新しい水産業の形
2025-06-18 13:45:29

サステナブルな水産業を目指す新たな挑戦と成果

サステナブルな水産業を目指す新たな挑戦と成果



近年、水産資源の持続可能性が重要なテーマとなっています。その中で、株式会社FOOD & LIFE COMPANIES(F&LC)、尾鷲物産株式会社、ヤンマーホールディングス株式会社の3社は、サステナブルな養殖業を確立するため、2025年6月より共同で遠隔自動給餌システムの実証試験を開始します。この取り組みは、ブリ養殖を中心に展開され、持続可能な水産業の未来を見据えた画期的な試みとなっています。

養殖業の現状と課題



養殖業は、天然資源に依存しない水産物の供給源としてその重要性が高まっています。しかし、ここ数年で人手不足や製造コストの上昇、夏季の海水温の上昇による漁獲量の減少といった課題に直面しています。特に、エネルギーコストの高騰が生産効率に影響を及ぼす中、いかにして効率的な給餌を行い、魚の健康を保つかが養殖業者にとっての急務です。

今回、ヤンマーHDが開発した遠隔自動給餌システムは、革新的な海水と餌を混ぜ合わせる技術を取り入れており、これによりエネルギーコストの低減が期待されています。

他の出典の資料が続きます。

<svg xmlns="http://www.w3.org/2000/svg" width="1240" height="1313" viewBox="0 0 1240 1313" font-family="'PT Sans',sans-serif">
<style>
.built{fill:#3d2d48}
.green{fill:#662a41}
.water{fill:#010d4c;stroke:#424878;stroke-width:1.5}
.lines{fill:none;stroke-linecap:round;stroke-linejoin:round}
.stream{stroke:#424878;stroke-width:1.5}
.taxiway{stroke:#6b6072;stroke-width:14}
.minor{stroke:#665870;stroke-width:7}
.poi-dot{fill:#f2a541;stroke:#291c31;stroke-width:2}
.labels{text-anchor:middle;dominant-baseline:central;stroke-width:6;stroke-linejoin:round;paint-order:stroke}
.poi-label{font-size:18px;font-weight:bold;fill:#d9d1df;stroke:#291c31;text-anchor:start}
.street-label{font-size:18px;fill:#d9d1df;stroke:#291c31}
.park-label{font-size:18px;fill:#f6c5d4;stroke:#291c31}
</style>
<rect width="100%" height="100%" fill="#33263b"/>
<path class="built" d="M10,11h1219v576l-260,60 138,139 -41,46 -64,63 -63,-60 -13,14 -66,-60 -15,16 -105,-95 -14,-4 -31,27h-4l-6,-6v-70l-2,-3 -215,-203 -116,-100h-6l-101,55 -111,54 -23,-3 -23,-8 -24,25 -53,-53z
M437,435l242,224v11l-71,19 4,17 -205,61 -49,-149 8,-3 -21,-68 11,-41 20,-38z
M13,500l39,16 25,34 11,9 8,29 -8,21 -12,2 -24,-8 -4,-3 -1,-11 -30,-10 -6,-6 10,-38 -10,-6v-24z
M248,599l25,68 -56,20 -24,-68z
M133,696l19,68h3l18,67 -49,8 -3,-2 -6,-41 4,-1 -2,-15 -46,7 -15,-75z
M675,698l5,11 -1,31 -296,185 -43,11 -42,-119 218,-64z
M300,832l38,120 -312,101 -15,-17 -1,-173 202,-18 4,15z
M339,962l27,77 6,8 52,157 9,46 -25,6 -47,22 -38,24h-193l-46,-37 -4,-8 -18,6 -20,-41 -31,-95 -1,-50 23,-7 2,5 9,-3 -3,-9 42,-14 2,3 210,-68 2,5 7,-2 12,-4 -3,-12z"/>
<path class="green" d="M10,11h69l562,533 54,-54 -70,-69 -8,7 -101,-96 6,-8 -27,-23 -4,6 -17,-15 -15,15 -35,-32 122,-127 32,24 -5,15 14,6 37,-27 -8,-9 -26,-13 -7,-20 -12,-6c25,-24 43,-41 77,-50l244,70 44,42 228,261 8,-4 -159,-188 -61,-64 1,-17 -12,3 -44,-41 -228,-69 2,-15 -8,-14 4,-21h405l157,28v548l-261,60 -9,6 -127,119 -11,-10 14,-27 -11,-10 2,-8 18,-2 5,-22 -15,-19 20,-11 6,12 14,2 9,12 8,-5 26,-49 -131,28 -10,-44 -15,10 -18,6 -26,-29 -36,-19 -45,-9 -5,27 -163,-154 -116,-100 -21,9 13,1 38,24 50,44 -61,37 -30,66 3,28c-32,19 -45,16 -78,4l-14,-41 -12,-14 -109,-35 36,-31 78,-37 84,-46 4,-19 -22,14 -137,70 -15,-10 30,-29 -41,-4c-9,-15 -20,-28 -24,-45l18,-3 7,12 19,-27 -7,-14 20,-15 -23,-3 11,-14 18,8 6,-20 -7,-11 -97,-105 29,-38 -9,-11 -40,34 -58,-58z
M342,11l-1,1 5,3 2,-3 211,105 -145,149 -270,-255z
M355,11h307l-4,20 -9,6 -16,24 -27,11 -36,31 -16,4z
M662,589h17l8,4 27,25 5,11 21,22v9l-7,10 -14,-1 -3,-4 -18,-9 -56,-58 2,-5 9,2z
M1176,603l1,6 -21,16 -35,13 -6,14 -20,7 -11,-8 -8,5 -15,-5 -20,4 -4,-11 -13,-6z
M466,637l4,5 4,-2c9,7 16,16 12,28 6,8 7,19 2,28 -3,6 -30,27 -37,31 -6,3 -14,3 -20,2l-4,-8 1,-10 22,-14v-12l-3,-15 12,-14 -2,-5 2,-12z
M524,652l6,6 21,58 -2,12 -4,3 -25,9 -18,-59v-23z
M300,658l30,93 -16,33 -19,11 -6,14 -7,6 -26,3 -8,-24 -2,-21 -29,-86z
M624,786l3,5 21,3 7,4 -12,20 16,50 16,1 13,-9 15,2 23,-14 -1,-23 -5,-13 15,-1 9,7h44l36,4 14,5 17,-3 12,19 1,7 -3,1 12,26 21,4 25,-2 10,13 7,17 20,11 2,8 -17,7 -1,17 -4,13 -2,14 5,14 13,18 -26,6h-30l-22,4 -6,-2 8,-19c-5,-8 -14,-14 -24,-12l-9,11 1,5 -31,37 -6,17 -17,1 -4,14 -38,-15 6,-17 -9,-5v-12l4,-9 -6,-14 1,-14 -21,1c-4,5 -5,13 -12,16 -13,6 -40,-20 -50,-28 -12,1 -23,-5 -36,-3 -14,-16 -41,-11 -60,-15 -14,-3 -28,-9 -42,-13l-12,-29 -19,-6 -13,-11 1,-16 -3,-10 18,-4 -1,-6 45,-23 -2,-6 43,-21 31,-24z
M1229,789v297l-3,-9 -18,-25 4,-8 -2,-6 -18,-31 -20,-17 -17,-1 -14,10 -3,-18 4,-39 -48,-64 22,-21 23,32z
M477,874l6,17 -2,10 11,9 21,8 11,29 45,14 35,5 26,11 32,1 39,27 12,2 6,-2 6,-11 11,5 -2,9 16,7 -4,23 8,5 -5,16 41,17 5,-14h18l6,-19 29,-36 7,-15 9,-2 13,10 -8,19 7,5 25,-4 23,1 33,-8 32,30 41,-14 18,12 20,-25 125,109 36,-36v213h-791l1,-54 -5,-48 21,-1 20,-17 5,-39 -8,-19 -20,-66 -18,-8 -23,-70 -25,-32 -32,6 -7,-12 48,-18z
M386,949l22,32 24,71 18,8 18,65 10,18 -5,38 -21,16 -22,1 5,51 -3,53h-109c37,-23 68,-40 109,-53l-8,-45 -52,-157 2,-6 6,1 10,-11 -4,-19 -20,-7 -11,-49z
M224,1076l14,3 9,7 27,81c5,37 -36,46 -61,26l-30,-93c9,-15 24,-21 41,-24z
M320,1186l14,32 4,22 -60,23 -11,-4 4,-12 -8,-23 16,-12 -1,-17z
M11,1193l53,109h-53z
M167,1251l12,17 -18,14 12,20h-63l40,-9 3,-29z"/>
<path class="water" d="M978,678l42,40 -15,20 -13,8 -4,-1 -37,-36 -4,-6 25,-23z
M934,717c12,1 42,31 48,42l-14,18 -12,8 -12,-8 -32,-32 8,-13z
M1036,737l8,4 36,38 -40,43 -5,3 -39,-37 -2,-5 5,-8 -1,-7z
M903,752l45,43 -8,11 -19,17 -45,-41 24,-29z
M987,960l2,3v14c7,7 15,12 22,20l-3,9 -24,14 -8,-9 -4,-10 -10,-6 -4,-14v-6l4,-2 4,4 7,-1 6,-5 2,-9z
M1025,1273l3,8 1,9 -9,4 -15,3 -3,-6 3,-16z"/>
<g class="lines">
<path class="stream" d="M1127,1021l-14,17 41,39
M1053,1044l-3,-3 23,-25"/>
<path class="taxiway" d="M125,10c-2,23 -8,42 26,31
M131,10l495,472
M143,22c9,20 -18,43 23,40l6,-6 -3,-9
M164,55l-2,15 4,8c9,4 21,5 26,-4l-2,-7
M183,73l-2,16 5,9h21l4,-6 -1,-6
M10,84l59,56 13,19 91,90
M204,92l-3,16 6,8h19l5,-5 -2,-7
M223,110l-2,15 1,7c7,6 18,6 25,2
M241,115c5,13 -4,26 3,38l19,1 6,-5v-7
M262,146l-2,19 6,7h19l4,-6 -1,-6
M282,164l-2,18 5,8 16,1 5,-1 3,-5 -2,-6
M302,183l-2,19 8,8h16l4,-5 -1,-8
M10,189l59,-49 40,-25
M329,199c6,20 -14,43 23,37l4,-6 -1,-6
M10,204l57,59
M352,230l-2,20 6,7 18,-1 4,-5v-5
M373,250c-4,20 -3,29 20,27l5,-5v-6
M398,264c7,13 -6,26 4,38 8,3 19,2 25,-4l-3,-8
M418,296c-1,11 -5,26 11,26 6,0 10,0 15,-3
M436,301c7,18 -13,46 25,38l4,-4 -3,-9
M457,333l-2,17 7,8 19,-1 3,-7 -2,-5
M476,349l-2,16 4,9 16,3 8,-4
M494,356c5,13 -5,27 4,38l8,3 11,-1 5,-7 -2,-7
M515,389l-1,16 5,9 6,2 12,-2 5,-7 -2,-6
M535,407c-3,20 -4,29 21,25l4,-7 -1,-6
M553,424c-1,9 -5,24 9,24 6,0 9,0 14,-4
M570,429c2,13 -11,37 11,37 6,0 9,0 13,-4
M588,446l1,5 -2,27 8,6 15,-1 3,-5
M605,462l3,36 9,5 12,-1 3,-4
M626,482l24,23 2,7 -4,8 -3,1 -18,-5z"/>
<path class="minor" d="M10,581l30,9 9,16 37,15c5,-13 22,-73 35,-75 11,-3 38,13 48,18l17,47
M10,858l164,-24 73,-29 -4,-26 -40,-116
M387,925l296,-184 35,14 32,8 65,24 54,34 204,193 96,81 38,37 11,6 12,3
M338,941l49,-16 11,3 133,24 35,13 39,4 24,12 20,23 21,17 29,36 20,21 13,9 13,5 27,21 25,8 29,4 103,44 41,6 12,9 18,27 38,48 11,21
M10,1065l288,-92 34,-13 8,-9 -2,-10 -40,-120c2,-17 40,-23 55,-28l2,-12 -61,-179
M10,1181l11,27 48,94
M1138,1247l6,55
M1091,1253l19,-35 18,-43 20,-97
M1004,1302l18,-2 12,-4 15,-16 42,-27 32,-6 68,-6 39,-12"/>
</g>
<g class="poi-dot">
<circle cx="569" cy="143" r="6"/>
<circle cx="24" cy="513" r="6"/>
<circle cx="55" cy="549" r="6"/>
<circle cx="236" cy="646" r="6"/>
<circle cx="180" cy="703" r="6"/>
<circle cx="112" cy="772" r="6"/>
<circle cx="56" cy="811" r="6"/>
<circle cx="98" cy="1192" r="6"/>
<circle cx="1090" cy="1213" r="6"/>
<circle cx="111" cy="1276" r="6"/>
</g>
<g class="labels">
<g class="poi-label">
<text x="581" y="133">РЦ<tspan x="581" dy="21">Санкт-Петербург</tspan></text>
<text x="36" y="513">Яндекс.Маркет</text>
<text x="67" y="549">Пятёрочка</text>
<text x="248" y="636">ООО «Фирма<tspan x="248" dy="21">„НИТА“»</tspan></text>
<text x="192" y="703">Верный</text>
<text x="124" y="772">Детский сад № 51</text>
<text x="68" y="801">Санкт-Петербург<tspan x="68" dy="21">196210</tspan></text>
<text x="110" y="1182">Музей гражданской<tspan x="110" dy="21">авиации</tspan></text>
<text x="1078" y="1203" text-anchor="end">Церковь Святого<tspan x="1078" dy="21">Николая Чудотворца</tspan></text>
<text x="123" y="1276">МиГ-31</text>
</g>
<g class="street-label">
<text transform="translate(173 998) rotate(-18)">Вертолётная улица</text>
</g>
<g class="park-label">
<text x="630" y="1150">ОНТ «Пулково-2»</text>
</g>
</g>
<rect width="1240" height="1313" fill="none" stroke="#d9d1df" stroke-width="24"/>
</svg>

このシステムは、将来の沈下式生簀への適用も視野に入れた設計となっています。まずは、三重県尾鷲市にある尾鷲物産のブリ養殖場で、年間約60万尾を生産する試みが行われる予定です。

実証試験の概要と進行



この共同実証試験は、以下の概要で行われます。
  • - 場所: 尾鷲物産株式会社尾鷲養殖場(三重県尾鷲市)
  • - 期間: 2025年6月から2026年1月(予定)
  • - 対象: 約14,000尾のブリ

このプロジェクトでは、各社がそれぞれの強みを活かして役割を分担します。F&LCは、養殖されたブリの食味や品質評価を担当し、尾鷲物産は養殖場の管理と育成を行います。また、ヤンマーHDは、遠隔自動給餌システムの運用やデータ分析を実施します。

サステナブルな未来を目指して



F&LCは「変えよう、毎日の美味しさを。広めよう、世界に喜びを。」というビジョンを掲げています。サステナブルな水産業を実現するためには、適正な天然魚の利用と養殖事業者との連携が不可欠です。これにより、安定した水産物の調達を目指して取り組んでいます。

尾鷲物産もまた地域の特性に応じた先進的な養殖技術の開発を進めており、マーケットのニーズに応えた持続的な供給を実現しています。一方、ヤンマーグループは、持続可能な社会を目指して「食の恵みを安心して享受できる社会」の実現に取り組んでいます。

技術革新がもたらす養殖業の進化



特に注目すべきは、ヤンマーグループが持つ先進的な養殖関連技術です。魚影を撮影する専用の水中カメラで得られたデータを元に、画像認識技術を活用して魚の数や体重を自動計測するシステムを開発しています。これにより、養殖の効率が向上し、管理の負担が軽減されます。

さらに、遠隔操縦技術を用いた給餌システムにより、複数の生簀に効率的に給餌が可能となります。こうした技術革新が、養殖業の生産性を向上させ、持続可能な水産業の確立へとつながるのです。

未来への期待



この実証試験から得られるデータや成果は、水産業全体において持続可能な経営モデルの創出に寄与することが期待されています。F&LCが運営する「スシロー」などの店舗では、2026年中に養殖されたブリが販売予定で、顧客に高品質な水産物を提供する取り組みが進められます。

持続可能な水産業の実現に向けたこのプロジェクトは、地域経済の活性化だけでなく、私たちの食卓にも新しい選択肢をもたらすでしょう。サステナブルな養殖業の未来に向け、私たちの期待が高まっています。